__Texto extraído__.
▬▬▬▬▬▬▬▬▬▬

Luana Cristina Ferreira Alves, de 32 anos, foi brutalmente assassinada na noite desta terça-feira (28), no cruzamento das ruas Marie e Vaupés, no Jardim Colúmbia, em Campo Grande. O principal suspeito, Gilson Castelan de Souza, de 48 anos, foi preso em flagrante logo após o crime.
De acordo com informações da Polícia Militar, a vítima — que seria garota de programa — foi esfaqueada após um desentendimento com o autor sobre o valor de um programa sexual. Mesmo ferida, Luana ainda tentou correr e pedir socorro, mas não resistiu aos ferimentos.
Testemunhas relataram que a mulher entrou na varanda de uma residência pedindo ajuda, sentou-se em uma cadeira e caiu logo em seguida. O Samu foi acionado e realizou manobras de reanimação, mas a vítima morreu no local.
A perícia constatou que Luana apresentava 11 perfurações de faca, atingindo as costas, o pescoço e o crânio. Segundo relatos de testemunhas, o crime aconteceu no pátio de uma empresa de máquinas, onde Gilson atacou a mulher com vários golpes.
Após o crime, o suspeito fugiu a pé e foi flagrado por câmeras de segurança. O proprietário da empresa conseguiu falar com ele por telefone e gravou um áudio de confissão, em que Gilson admite o feminicídio e diz onde estava.
Policiais o localizaram caminhando pela Avenida Cônsul Assaf Trad, armado com uma faca. Ele resistiu à prisão e precisou ser contido com spray de pimenta antes de ser levado para a Delegacia Especializada de Atendimento à Mulher (Deam).
Durante a checagem dos dados, a polícia descobriu que Gilson já tinha um mandado de prisão em aberto por outro feminicídio, ocorrido em 2022, em Várzea Grande (MT). Na ocasião, ele matou a ex-companheira, Silbene Guia Dolores da Silva, de 40 anos, com 13 facadas.
Com a morte de Luana, sobe para 32 o número de feminicídios em Mato Grosso do Sul apenas em 2025. Ela deixa cinco filhos menores.
A Polícia Civil segue investigando o caso.

▬▬▬▬▬▬▬▬▬▬

__Registros de dados__.
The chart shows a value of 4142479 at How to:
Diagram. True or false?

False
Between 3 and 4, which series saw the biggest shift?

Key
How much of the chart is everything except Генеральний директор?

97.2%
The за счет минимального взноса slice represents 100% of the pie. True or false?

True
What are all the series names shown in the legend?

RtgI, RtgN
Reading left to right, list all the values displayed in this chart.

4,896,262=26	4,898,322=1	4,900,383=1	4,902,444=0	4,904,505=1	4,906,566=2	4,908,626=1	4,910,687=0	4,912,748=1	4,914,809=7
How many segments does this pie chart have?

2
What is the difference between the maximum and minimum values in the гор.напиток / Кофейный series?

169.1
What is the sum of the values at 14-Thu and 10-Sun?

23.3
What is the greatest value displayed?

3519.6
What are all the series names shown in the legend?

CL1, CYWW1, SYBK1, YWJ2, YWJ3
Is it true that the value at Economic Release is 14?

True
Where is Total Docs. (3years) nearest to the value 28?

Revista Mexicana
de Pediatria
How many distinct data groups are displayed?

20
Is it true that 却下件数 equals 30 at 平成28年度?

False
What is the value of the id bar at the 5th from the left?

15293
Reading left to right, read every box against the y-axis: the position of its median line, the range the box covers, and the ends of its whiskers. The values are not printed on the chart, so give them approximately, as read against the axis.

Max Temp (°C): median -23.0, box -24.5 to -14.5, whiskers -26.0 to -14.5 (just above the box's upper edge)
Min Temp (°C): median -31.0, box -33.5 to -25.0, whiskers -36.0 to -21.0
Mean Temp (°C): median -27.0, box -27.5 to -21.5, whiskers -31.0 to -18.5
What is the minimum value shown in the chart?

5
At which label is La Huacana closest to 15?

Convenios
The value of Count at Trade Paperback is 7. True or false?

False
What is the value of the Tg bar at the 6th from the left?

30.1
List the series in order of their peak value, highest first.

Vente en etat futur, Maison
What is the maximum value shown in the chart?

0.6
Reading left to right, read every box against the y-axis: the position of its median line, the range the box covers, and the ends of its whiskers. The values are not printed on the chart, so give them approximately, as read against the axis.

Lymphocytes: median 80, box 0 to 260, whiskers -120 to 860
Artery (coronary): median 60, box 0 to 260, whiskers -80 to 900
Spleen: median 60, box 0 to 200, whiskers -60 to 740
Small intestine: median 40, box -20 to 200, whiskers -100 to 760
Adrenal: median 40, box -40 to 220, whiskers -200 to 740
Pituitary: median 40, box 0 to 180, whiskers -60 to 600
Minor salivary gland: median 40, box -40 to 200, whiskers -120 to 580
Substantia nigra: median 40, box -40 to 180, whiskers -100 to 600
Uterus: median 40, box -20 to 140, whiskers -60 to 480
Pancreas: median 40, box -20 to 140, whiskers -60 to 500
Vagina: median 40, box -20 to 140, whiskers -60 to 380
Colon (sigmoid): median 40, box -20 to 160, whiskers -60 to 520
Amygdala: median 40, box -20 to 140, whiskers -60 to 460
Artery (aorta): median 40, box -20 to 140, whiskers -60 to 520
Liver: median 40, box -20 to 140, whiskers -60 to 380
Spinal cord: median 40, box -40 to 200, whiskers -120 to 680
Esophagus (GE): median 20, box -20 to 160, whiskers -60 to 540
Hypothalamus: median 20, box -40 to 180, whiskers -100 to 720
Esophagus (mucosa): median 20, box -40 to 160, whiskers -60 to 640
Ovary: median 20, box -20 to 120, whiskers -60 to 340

▬▬▬▬▬▬▬▬▬▬

__Instruções a seguir__. Reescreva o trecho da notícia que começa com "A perícia constatou" e termina com "com vários golpes.", substituindo "pátio" por "galpão".

__Solução do exercício__.
A perícia constatou que Luana apresentava 11 perfurações de faca, atingindo as costas, o pescoço e o crânio. Segundo relatos de testemunhas, o crime aconteceu no galpão de uma empresa de máquinas, onde Gilson atacou a mulher com vários golpes.